Cette somme correspondant à l'arriéré de loyers et de charges dus au 28 février 2023, et aux indemnités d'occupation dues entre le 1er mars 2023 et le 30 juin 2023, Mme [I] et M. [B] [H] seront condamnés, en sus, au paiement des indemnités d'occupation dues à compter du 1er juillet 2023 et jusqu'à leur sortie effective et définitive des lieux.
Sur les frais de procès
Les dispositions du jugement dont appel ayant statué sur les dépens et l'article 700 du code de procédure civile ne sont pas critiquées.

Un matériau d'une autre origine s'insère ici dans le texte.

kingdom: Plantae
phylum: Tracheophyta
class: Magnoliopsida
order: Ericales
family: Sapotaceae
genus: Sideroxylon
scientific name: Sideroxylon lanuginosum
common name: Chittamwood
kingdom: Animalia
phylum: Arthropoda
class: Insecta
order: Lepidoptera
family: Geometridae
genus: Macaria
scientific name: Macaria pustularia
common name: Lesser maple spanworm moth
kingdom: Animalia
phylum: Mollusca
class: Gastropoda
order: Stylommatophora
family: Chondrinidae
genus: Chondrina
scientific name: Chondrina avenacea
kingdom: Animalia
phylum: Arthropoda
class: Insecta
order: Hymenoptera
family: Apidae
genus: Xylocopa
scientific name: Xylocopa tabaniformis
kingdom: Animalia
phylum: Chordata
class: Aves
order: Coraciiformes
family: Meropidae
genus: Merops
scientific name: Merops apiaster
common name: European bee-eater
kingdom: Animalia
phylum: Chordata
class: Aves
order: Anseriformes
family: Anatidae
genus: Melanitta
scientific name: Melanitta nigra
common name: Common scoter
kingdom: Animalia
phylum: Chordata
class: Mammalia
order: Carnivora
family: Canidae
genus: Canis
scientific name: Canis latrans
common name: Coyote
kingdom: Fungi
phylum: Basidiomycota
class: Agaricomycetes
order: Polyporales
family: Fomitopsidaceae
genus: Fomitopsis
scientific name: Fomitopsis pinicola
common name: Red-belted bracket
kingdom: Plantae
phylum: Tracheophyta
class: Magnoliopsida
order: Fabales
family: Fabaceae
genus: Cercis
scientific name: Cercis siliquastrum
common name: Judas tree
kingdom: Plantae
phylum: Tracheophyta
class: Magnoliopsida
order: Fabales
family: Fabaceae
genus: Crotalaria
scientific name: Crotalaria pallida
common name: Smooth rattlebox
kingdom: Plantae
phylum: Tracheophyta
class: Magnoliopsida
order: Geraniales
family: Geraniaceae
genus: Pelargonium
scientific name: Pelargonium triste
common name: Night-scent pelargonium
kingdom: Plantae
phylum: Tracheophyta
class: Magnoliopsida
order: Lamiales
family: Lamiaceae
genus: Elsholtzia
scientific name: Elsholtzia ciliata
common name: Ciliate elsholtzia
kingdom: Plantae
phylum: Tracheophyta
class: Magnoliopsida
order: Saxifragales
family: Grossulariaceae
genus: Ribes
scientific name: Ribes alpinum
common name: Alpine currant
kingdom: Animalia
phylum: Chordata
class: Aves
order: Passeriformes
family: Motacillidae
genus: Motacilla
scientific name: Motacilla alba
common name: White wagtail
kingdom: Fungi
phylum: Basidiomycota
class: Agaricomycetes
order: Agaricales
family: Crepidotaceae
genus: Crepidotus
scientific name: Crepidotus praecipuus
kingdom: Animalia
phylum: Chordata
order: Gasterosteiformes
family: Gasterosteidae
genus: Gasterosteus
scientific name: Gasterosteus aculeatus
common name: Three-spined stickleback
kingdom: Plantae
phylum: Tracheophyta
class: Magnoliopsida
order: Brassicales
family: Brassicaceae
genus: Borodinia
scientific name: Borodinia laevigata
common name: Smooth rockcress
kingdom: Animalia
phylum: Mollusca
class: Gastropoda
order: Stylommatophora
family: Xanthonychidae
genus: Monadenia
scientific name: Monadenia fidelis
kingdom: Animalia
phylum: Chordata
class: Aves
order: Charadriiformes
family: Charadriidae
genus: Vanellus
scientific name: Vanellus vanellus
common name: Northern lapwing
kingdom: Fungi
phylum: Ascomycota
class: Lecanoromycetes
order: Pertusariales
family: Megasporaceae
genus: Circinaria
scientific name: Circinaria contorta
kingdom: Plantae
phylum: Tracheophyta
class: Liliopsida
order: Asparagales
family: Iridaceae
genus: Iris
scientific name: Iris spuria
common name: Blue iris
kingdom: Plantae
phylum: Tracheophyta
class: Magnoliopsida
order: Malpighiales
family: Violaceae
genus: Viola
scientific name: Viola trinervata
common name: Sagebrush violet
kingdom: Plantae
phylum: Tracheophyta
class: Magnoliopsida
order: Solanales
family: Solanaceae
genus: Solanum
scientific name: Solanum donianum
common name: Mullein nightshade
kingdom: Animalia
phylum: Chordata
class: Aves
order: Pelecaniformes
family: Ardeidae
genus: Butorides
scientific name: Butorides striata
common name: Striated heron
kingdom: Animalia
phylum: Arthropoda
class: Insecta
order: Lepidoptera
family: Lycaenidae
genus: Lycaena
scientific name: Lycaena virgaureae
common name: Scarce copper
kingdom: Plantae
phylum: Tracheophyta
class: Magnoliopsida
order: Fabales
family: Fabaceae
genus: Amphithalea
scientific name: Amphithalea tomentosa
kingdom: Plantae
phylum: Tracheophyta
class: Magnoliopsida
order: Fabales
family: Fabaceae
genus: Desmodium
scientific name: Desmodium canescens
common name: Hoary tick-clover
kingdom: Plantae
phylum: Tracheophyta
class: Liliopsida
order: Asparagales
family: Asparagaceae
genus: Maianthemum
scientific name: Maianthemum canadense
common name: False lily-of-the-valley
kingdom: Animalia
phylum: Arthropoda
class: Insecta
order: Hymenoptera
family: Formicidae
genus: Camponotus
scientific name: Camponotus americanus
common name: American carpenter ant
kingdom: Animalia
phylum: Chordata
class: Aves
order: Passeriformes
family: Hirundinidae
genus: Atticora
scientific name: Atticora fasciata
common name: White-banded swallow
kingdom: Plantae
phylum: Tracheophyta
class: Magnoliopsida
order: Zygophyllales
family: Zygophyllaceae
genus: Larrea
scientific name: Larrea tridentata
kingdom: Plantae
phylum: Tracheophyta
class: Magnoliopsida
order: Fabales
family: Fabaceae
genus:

Les intimés seront tenus in solidum aux dépens de la procédure d'appel, ainsi qu'au paiement d'une somme de 1 000 euros au titre des frais irrépétibles exposés par Mme [W] et M. [K] [G] en cause d'appel.
PAR CES MOTIFS
La cour, statuant dans les limites de sa saisine,
Infirme les dispositions critiquées du jugement dont appel,
Statuant à nouveau et ajoutant,
Déclare valable le congé pour vendre délivré le 8 décembre 2021 à Mme [L] [I] et M. [F] [B] [H] pour le 28 février 2023,
Constate en conséquence que le bail consenti le 23 février 2017 à Mme [L] [I] et M. [F] [B] [H] sur l'appartement situé [Adresse 1] à [Localité 7] est résilié depuis le 28 février 2023,
Ordonne à Mme [L] [I] et M. [F] [B] [H] de libérer les lieux,
Dit qu'à défaut de départ volontaire, Mme [N] [K] [G] épouse [W] et M. [R] [K] [G] pourront faire procéder à l'expulsion de Mme [L] [I] et de M. [F] [B] [H], ainsi qu'à celle de tous occupants de leur chef, deux mois après leur avoir signifié un commandement de quitter les lieux, avec si nécessaire l'assistance de la force publique et d'un serrurier,
Rappelle, s'agissant des meubles laissés dans les lieux, qu'il devra être procédé conformément aux dispositions des articles L. 433-1 et L. 433-2 du code des procédures civiles d'exécution,
Fixe l'indemnité d'occupation due par Mme [L] [I] et M. [F] [B] [H] à un montant égal au loyer et aux charges qui auraient été dus en l'absence de résiliation du bail, révisable selon les dispositions contractuelles,
Condamne solidairement Mme [L] [I] et M. [F] [B] [H] à payer à Mme [N] [K] [G] épouse [W] et M. [R] [K] [G] ladite indemnité d'occupation, à compter du 1er juillet 2023 et jusqu'à la date de libération effective et définitive des lieux,
Condamne in solidum Mme [L] [I] et M. [F] [B] [H] aux dépens de la procédure d'appel,
Condamne in solidum Mme [L] [I] et M. [F] [B] [H] à payer à Mme [N] [K] [G] épouse [W] et M. [R] [K] [G] la somme de 1 000 euros en application de l'article 700 du code de procédure civile en cause d'appel.